Полковник благодарно обнял и звучным поцелуем от души облобызал своего глубокотонкого и политичноумного советника. Недаром оба они называли себя цеглой велькего будованя [42].
Приятели роспили заветную бутылку; ксёндз вдосталь полакомился вареньем, и Пшецыньский стал прощаться. Опять они взялись под локти и взаимно облобызались дважды.

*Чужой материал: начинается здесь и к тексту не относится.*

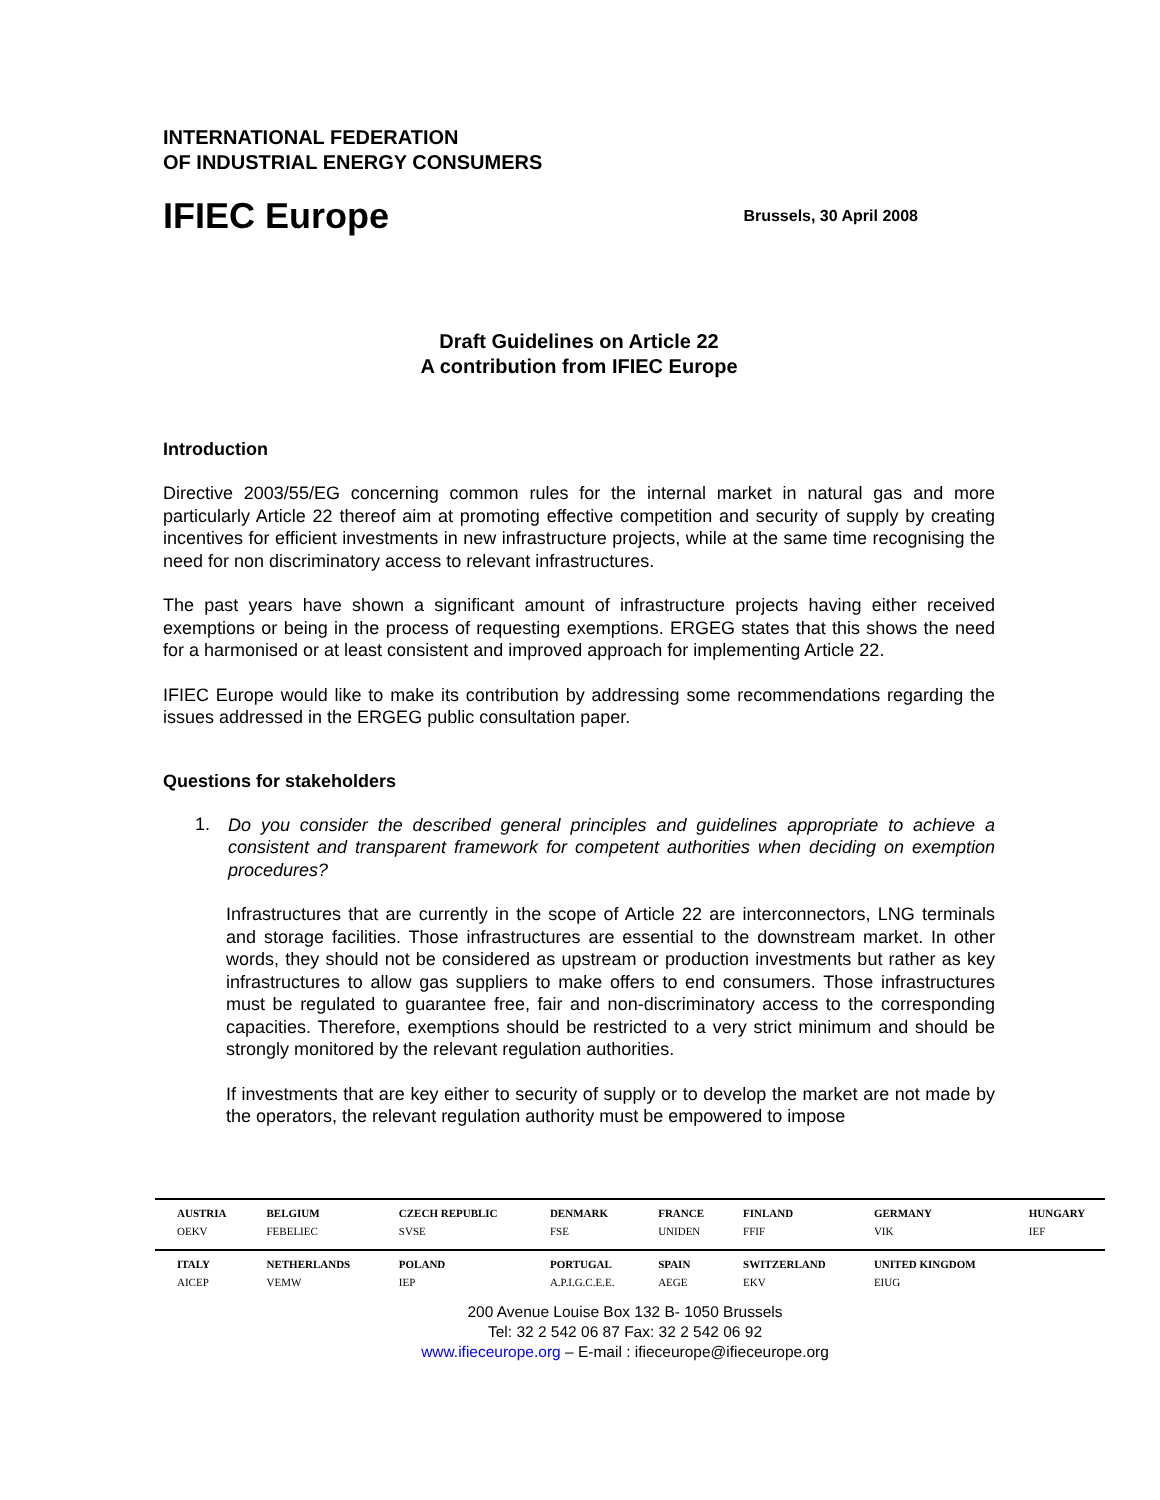INTERNATIONAL FEDERATION
OF INDUSTRIAL ENERGY CONSUMERS
IFIEC Europe
Brussels, 30 April 2008
Draft Guidelines on Article 22
A contribution from IFIEC Europe
Introduction
Directive 2003/55/EG concerning common rules for the internal market in natural gas and more particularly Article 22 thereof aim at promoting effective competition and security of supply by creating incentives for efficient investments in new infrastructure projects, while at the same time recognising the need for non discriminatory access to relevant infrastructures.
The past years have shown a significant amount of infrastructure projects having either received exemptions or being in the process of requesting exemptions. ERGEG states that this shows the need for a harmonised or at least consistent and improved approach for implementing Article 22.
IFIEC Europe would like to make its contribution by addressing some recommendations regarding the issues addressed in the ERGEG public consultation paper.
Questions for stakeholders
1.
Do you consider the described general principles and guidelines appropriate to achieve a consistent and transparent framework for competent authorities when deciding on exemption procedures?
Infrastructures that are currently in the scope of Article 22 are interconnectors, LNG terminals and storage facilities. Those infrastructures are essential to the downstream market. In other words, they should not be considered as upstream or production investments but rather as key infrastructures to allow gas suppliers to make offers to end consumers. Those infrastructures must be regulated to guarantee free, fair and non-discriminatory access to the corresponding capacities. Therefore, exemptions should be restricted to a very strict minimum and should be strongly monitored by the relevant regulation authorities.
If investments that are key either to security of supply or to develop the market are not made by the operators, the relevant regulation authority must be empowered to impose
| AUSTRIA | BELGIUM | CZECH REPUBLIC | DENMARK | FRANCE | FINLAND | GERMANY | HUNGARY |
| OEKV | FEBELIEC | SVSE | FSE | UNIDEN | FFIF | VIK | IEF |
| ITALY | NETHERLANDS | POLAND | PORTUGAL | SPAIN | SWITZERLAND | UNITED KINGDOM | |
| AICEP | VEMW | IEP | A.P.I.G.C.E.E. | AEGE | EKV | EIUG | |
200 Avenue Louise Box 132 B- 1050 Brussels
Tel: 32 2 542 06 87 Fax: 32 2 542 06 92
www.ifieceurope.org – E-mail : ifieceurope@ifieceurope.org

– Ах, да!.. Чуть было не забыл! – остановил Кунцевич своего гостя, провожая его в прихожую. – Если пан увидит завтра утром пани Констанцию, то пусть скажет, что я заеду к ним часов около трех; надо внушить ей, пускай-ко постарается хоть слегка завербовать в стадо этого фон-Саксена… Он, слышно, податлив на женские речи… Может, даст Бог, и из этого барона выйдет славный баран! – с обычным своим тихим и мягким смехом завершил Кунцевич, в последний раз откланиваясь Пшецыньскому.
Они расстались, но оба в тот вечер не закончили еще свою деятельность на приятельском разговоре. И тот и другой долго еще сидели за рабочими столами в своих кабинетах. Один писал донесение по своему особому начальству, другой – к превелебному пану бискупу с забранего края.